A Long Overdue Note To My Extraordinary Mother



I'd like you to meet my mother. It's her birthday next week. She says she doesn't want anything for a present, but she says this every year. (In fact, she's so frugal that some years she returns birthday cards to me – which I've given her in the past – just so I can give them BACK to her to save money!)

Anyhow, I've been thinking about what to get her. What do you get the woman who has everything? We encounter this problem every year. So I've decided I'm going to write her a letter. A thank you letter, for being a truly extraordinary mother.

I'd like you to meet her.


My parents are not like normal parents. Don't let the cute photo on the Île Saint-Louis fool you. They're what you'd call Extreme Adventurers. One journalist wrote that they like to take the Department of Foreign Affairs warnings and create travel itineraries out of them. It's not quite right, but it's not far off the mark.

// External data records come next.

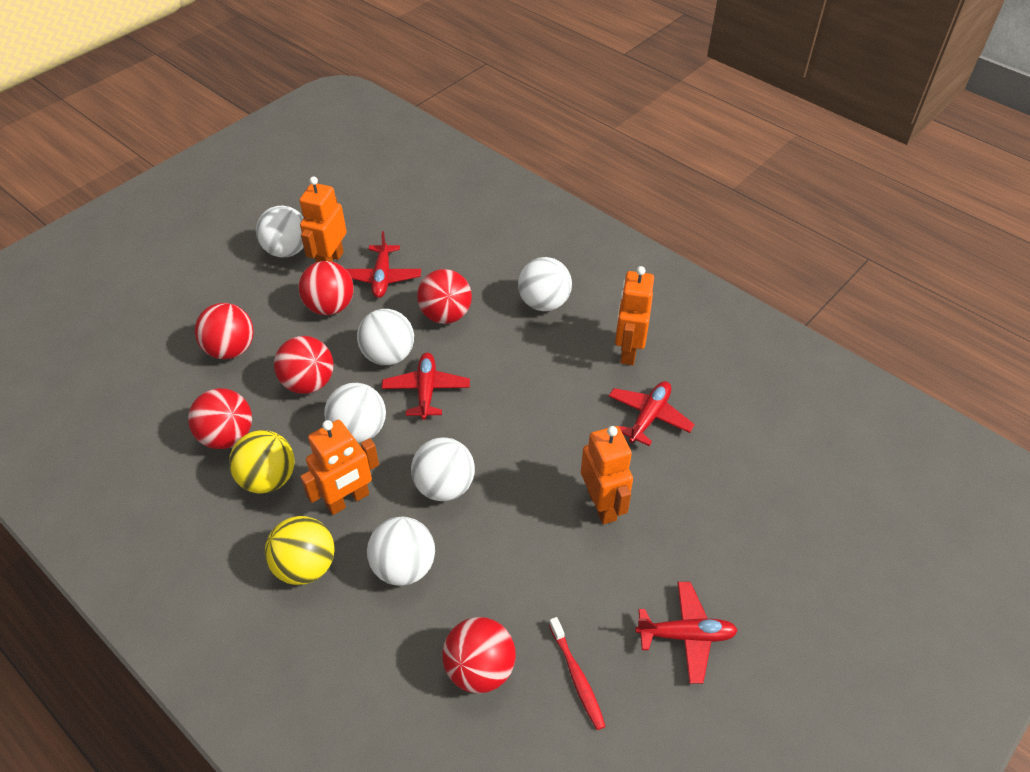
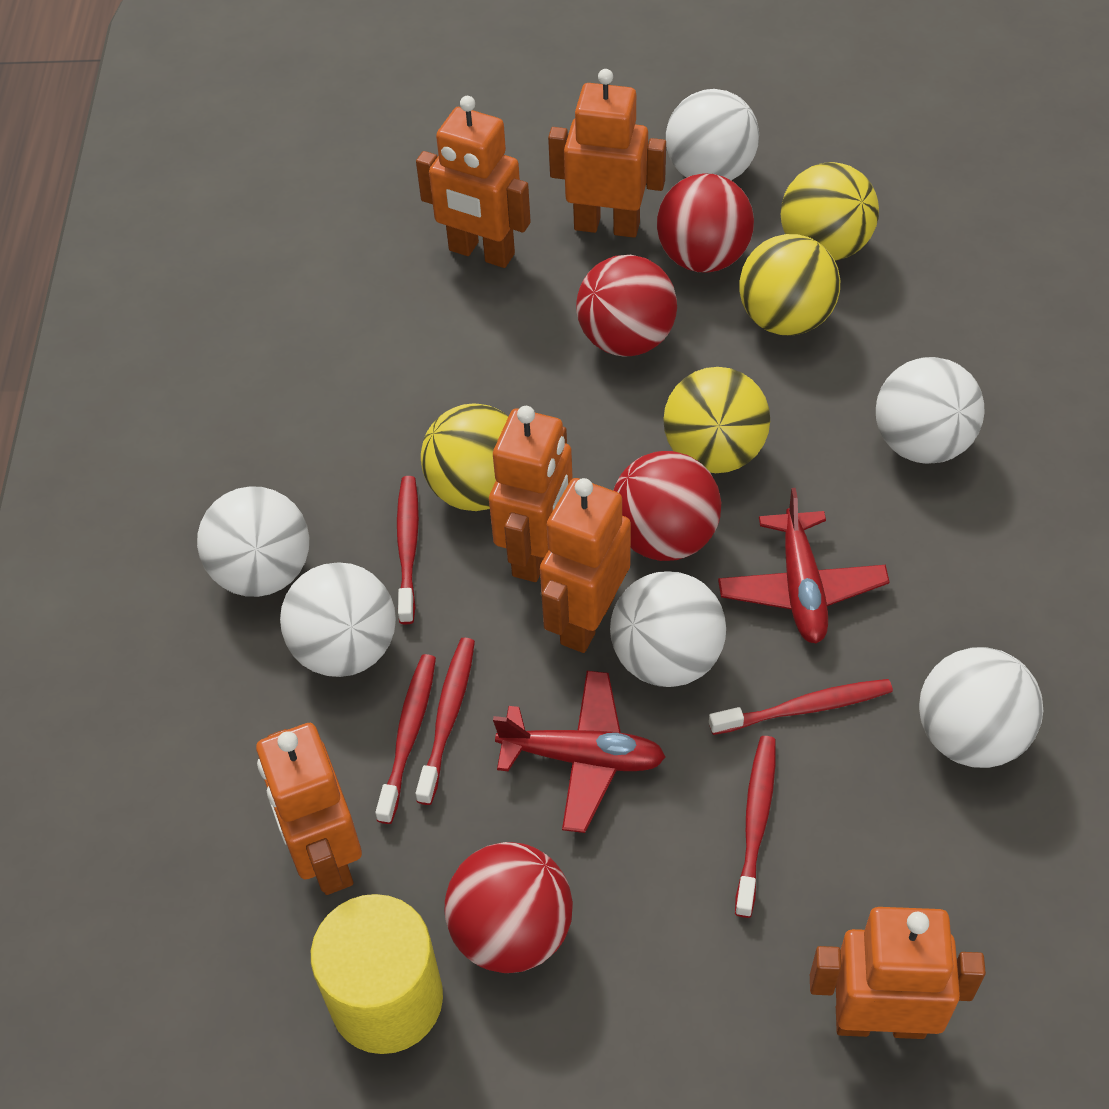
orange robot: 4 -> 6
red ball: 6 -> 4
red plane: 4 -> 2
red toothbrush: 1 -> 5
yellow ball: 2 -> 4
yellow cylinder: 0 -> 1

In the last two decades they've travelled through two wars, a tornado and a cyclone, and narrowly missed perishing aboard a sinking ferry on freezing Lake Titicaca. (The highest lake in the world.) They've gone fishing for Anacondas up the Amazon, eaten guinea pigs with the locals in some remote village in Peru, stuck their noses over Iguazu Falls, travelled through Alaska aboard a tiny Sessna, traversed the villages of the Arctic Circle, wandered around the bottom of Patagonia, wandered a bit more around the wilds of Argentina, spent some time absorbing the culture of the Spice Islands, recovered in the Seychelles, gone trekking in Africa and criss-crossed the Outback more times than the rest of our family have had cups of tea. About the tamest trip they've done is Maine (above). Where they ate a lobster that wasn't quite cooked.

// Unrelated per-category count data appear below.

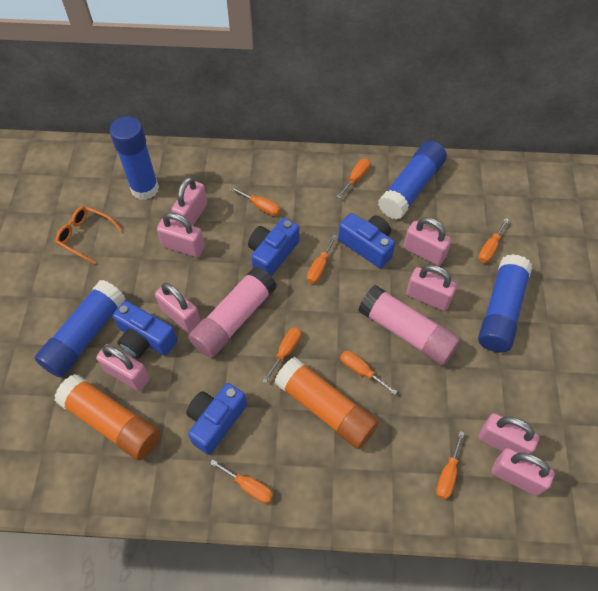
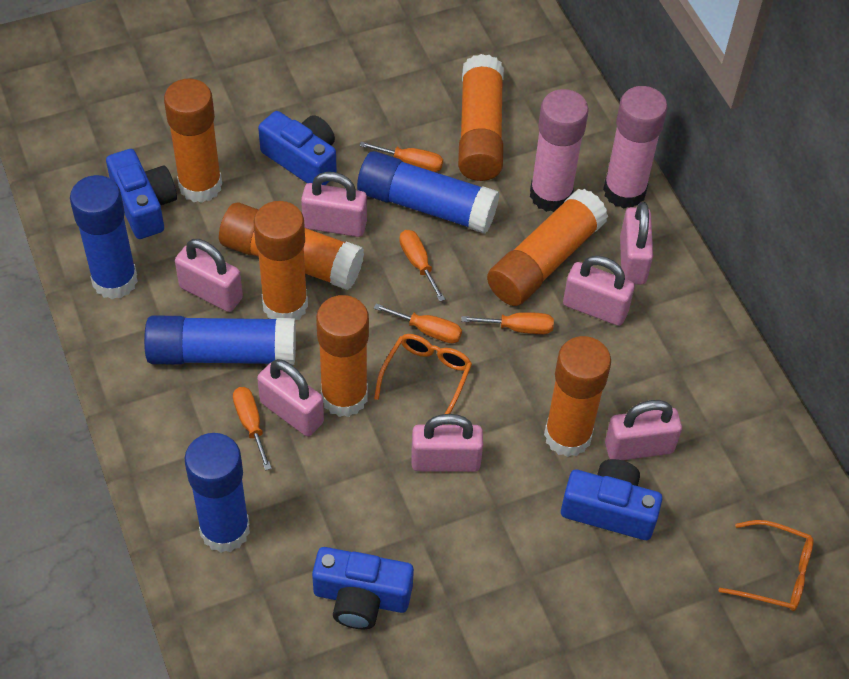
orange glasses: 1 -> 2
orange glue stick: 2 -> 7
orange screwdriver: 8 -> 5
pink padlock: 8 -> 7

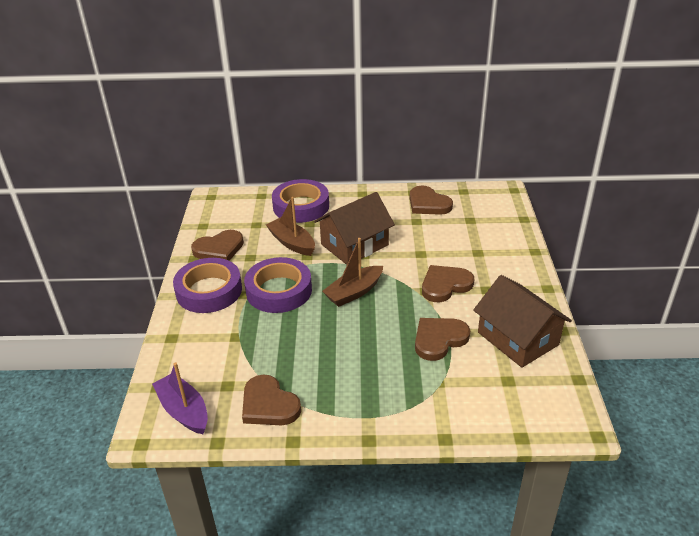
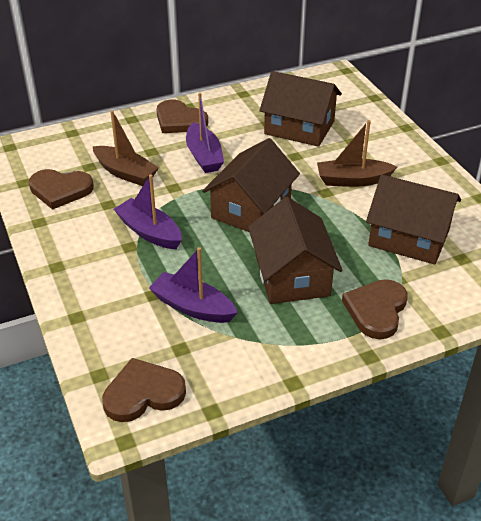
brown heart: 5 -> 4
brown house: 2 -> 4
purple boat: 1 -> 3
purple tape: 3 -> 0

Once, I met Dick Smith's daughter at her beautiful hotel, Capella Lodge on Lord Howe Island. Curious, I asked her if she'd ever been worried that her father wouldn't come home. (We'd just had dinner together and she'd been regaling me with stories of his adventures.) "Oh YES!" she said laughing. "Every time he steps out the door!" I was pleased to hear I wasn't the only one. When normal parents get bored, they go out for a meal at the local RSL. When my parents get bored, they grab a flight to Mozambique.


Now, I've had the privilege of travelling with them several times but I can tell you it's not easy. For a start, they're both former school principals, so it's a little like travelling with, well, former school principals. We travelled through the US a few years ago and I felt like I had to write an essay at the end of every day. We also travelled through France and it ended up in an almighty fight in Versailles. (I walked off in a huff, crying silent tears, and then heard my suitcase wheels breaking on the cobblestones. I had to laugh, in spite of my bad mood!)

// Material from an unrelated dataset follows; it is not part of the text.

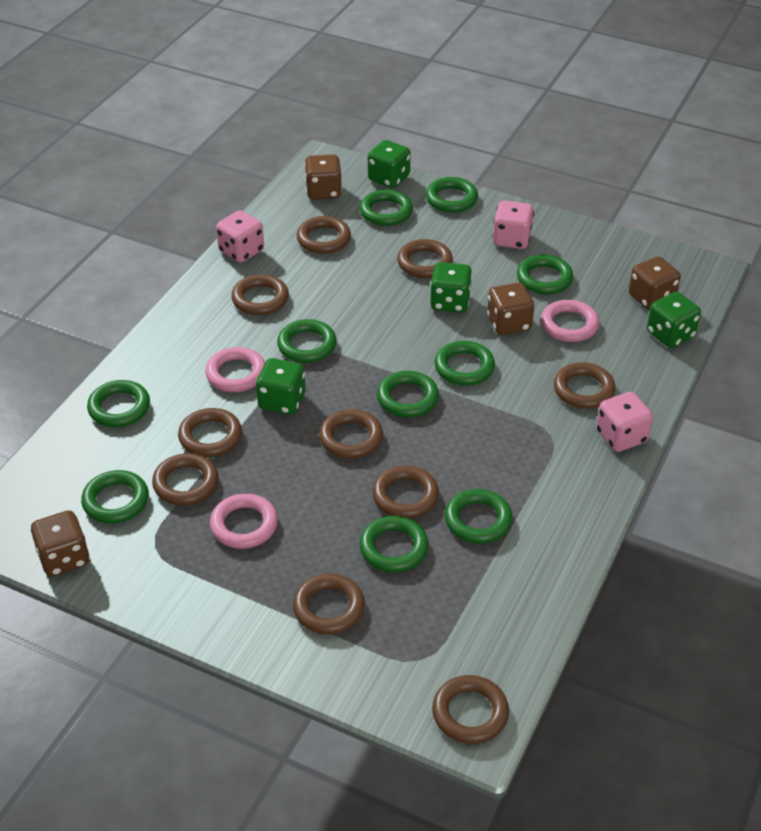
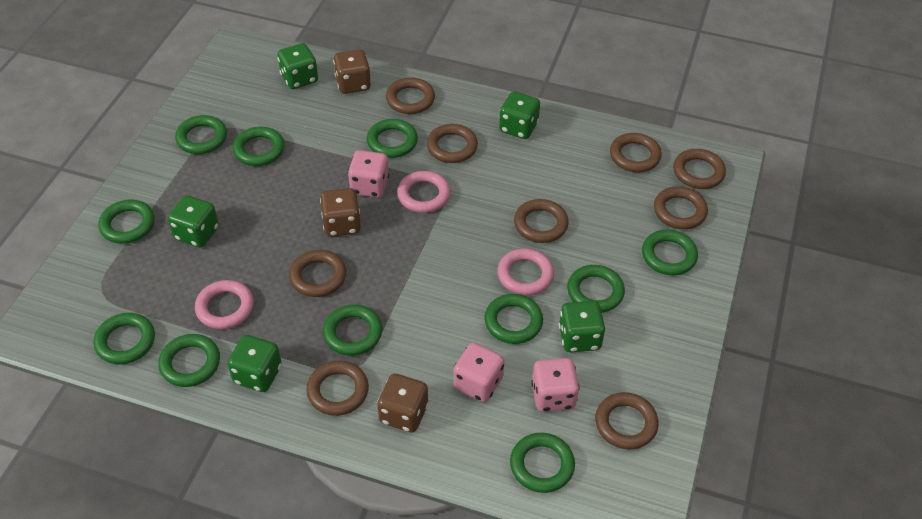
brown dice: 4 -> 3
brown ring: 10 -> 9
green dice: 4 -> 5
green ring: 10 -> 11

The thing is, having parents like this – having a mother like her (and she instigates these incredible adventures, not my father) is a real privilege. It's like having two David Attenboroughs in your living room. All the time. I can ask my mother just about anything and she knows the answer. Sometimes it's frustrating. Most of the time it's incredibly helpful.


My mother and I have had a lot of fights over the years, as most mothers and daughters do. But she is always – always – the first to say sorry. And that small gesture shows just how gracious and kind – and how great – she is. {Top photo is in the back seat of my father's beloved '66 Mustang. Not sure what they were doing back there?}

Mum, I do love you. You're smart, funny, witty, kind, and still correct my grammar. Plus, you've been to more places than anyone I know. How could I not be in awe?

Have a wonderful, wonderful birthday.